Two children of Lyari play cards (a game only played by adults here) on a broken building in their playground and garbage dump proudly affirming – ‘Zindagi ke Khiladi’ or “We are players of the game of life”.

 

 

Lyari is one of Karachi’s oldest fishing villages by the sea. It’s magnificent buildings are jeweled with stories of trading ships from Africa and settlers from across the desert. However, the once treasured Lyari has seen much violence in the recent past.

 

Take a walk around Lyari and you’ll see the painted tags of gangsters of Lyari in between scribbles and drawings by the children of the town, and torture warehouses converted into playgrounds.
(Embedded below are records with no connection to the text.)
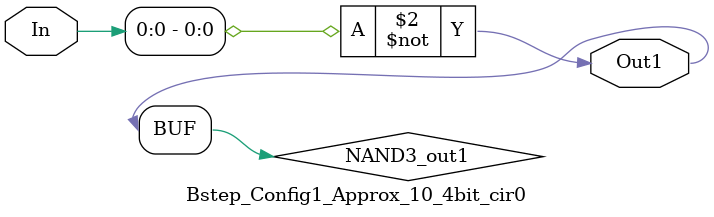
<source format=v>
`timescale 1 ns / 1 ns
module Bstep_Config1_Approx_10_4bit_cir0
(In,Out1);
input [3:0]In;
output [0:0]Out1;
wire NAND3_out1;
assign NAND3_out1 =  ~ (In[0] & In[0]);
assign Out1[0] = NAND3_out1;
endmodule  // Bstep_Config1_Approx_10_4bit_cir0
</source>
Lyari has been labelled unsafe by most in Karachi and it’s glory became a memory as the rest of Karachi expanded. Just as Karachi has been labelled unsafe by the rest of us in Pakistan.

 

In our workshop, we began to talk to young adults from Humans of Lyari about ‘play’ as a reclamation of the streets and vanquisher of fear. We explore the idea that we are both constantly ‘playing with our lives’ and playing the game of life simultaneously. Both realities coexist.

 

In the ritual within our workshop, we created a game of hopscotch where each participant would describe what made them ‘unsafe’ in their streets, lives and minds as they stood on one foot, feeling quite unstable. Then, with both feet on the floor each participant would talk about what made them feel safe. Very often, trust and dependence were larger themes that came up. Each square in the hopscotch became a metaphor for a greater sense of safety.

 

At the end of the ritual, each participant spoke about their ‘safest space’ in the game of life. What made us feel absolutely emotionally secure?

 

The muses for the mural weren’t far from the streets, photographs of children playing cards became a perfect metaphor for the game of life.

 

They also became our crew, dipping paint brushes, and fingers into cups of paint.

 

A young helper uses her fingers to dot traditional Sindh tile patterns on the wall.

 

Two children playing a game of cards affirm- “Zindagi ke Khiladi”, the players of the game of life.

 

This building is one of the oldest homes in Karachi. House number 19, was once owned by one of the most affluent men and the first to get a shipping license for foreign trade. Like Lyari is to Karachi, the house now remains ignored and forgotten. An old woman now peers from the wall, holding a boat in her hand, a symbol of Lyari’s glory of shipping trade, and a memory of her own childhood, and says “zindagi ke khel”, the game of life.